The exercise is related to a question that was asked before: Show that $E[f(X_1,X_2)\mid \mathcal{F}_n]=\frac{2}{n(n-1)}\sum_{ 1 \leq p<q \leq n}f(X_p,X_q)$, where we proved that for every $n \geq 2, Y_n=E[f(X_1,X_2)\mid \mathcal{F}_n].$
From the martingale convergence theorem, we deduce that $Y_n$ converges a.s. and in $L^1$ to $Y_{\infty}=E[f(X_1,X_2)|\bigcap_{n}\mathcal{F}_n].$
How can we prove that $Y_{\infty}$ is a.s. equal to an $\bigcap_{n}\sigma(X_n,X_{n+1},…)$-measurable random variable?

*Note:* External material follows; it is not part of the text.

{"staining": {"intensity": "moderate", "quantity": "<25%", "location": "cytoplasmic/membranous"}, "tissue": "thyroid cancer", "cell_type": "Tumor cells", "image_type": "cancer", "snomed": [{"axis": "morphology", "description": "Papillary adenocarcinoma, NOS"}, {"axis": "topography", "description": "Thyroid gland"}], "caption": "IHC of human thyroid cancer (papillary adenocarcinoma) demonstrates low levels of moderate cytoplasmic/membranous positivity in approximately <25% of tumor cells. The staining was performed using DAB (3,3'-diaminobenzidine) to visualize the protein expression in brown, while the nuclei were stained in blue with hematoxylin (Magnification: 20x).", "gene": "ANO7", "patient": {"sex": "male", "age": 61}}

And therefore to deduce from this that $Y_{\infty}=E[f(X_1,X_2)]$ a.s.
Attempt: tried to consider $\limsup_{n}Y_n$ but I do not know if this will work.
Best Answer
The equality $Y_{\infty}=E[f(X_1,X_2)]$ a.s. can be deduced from the following reasoning. First, $$ \mathbb E\left\lvert Y_n-\frac1{\binom n2}\sum_{k_0\leqslant i<j\leqslant n}f(X_i,X_j)\right\rvert\leqslant \frac{k_0n}{\binom n2}\mathbb E\left[\left\lvert f(X_1,X_2)\right\rvert\right] $$ hence for each $k_0$, $Y_\infty$ is in the limit in $L^1$ of the sequence $\left(\frac1{\binom n2}\sum_{k_0\leqslant i<j\leqslant n}f(X_i,X_j)\right)_{n \geqslant 1}$, which is $\sigma(X_j,j\geqslant k_0)$-measurable. As a consequence $Y_\infty$ should be almost surely equal to a $\bigcap_{k_0\geqslant 1}\sigma(X_j,j\geqslant k_0)$-measurable random variable hence constant.